Problem details: Repeat the data from the line containing "Which has a higher value, 8 or 17?" through the end, changing "value" to "reading" wherever it occurs and keeping everything else the same. Leave the pictures out.

[Recorded data]
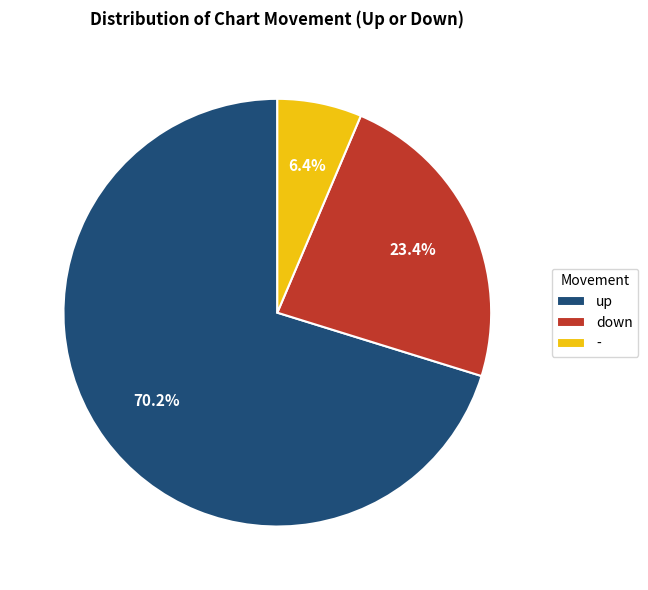

Which category accounts for the majority?

up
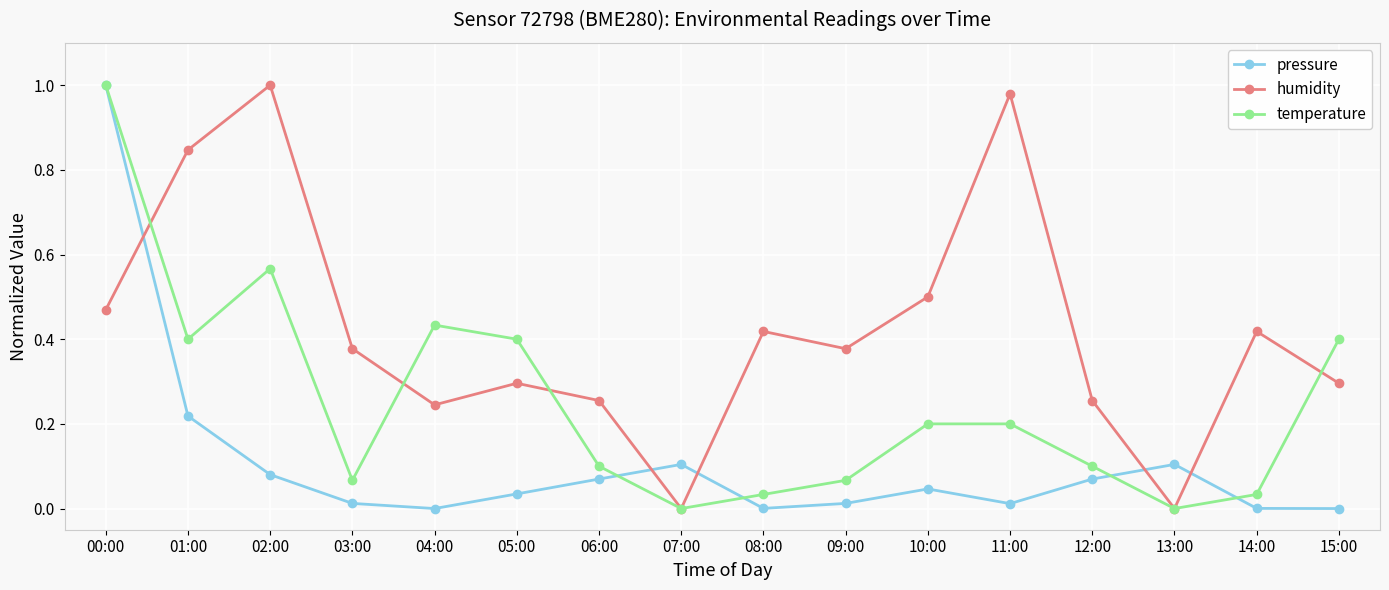

Is the value of temperature at 06:00 greater than the value of pressure at 10:00?

Yes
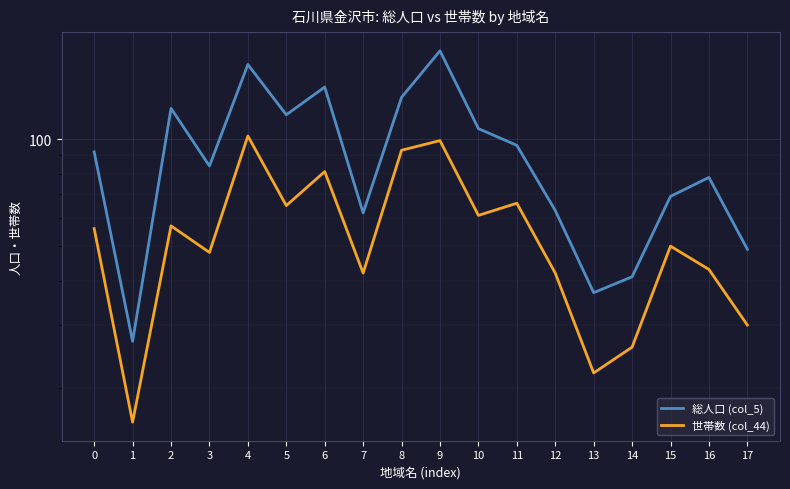

Which has a higher value, 8 or 17?

8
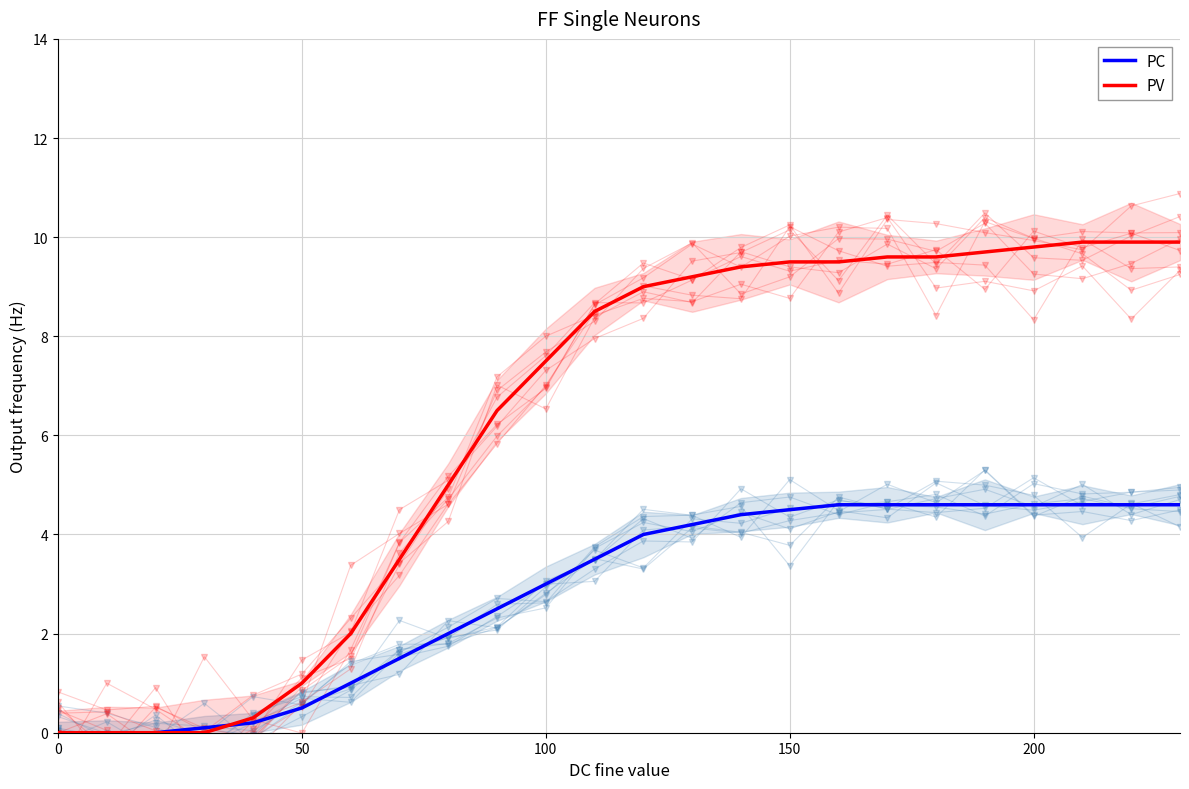

True or false: PC has a value of 4.6 at 19.

True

Solution to this exercise:
Which has a higher reading, 8 or 17?

8

True or false: PC has a reading of 4.6 at 19.

True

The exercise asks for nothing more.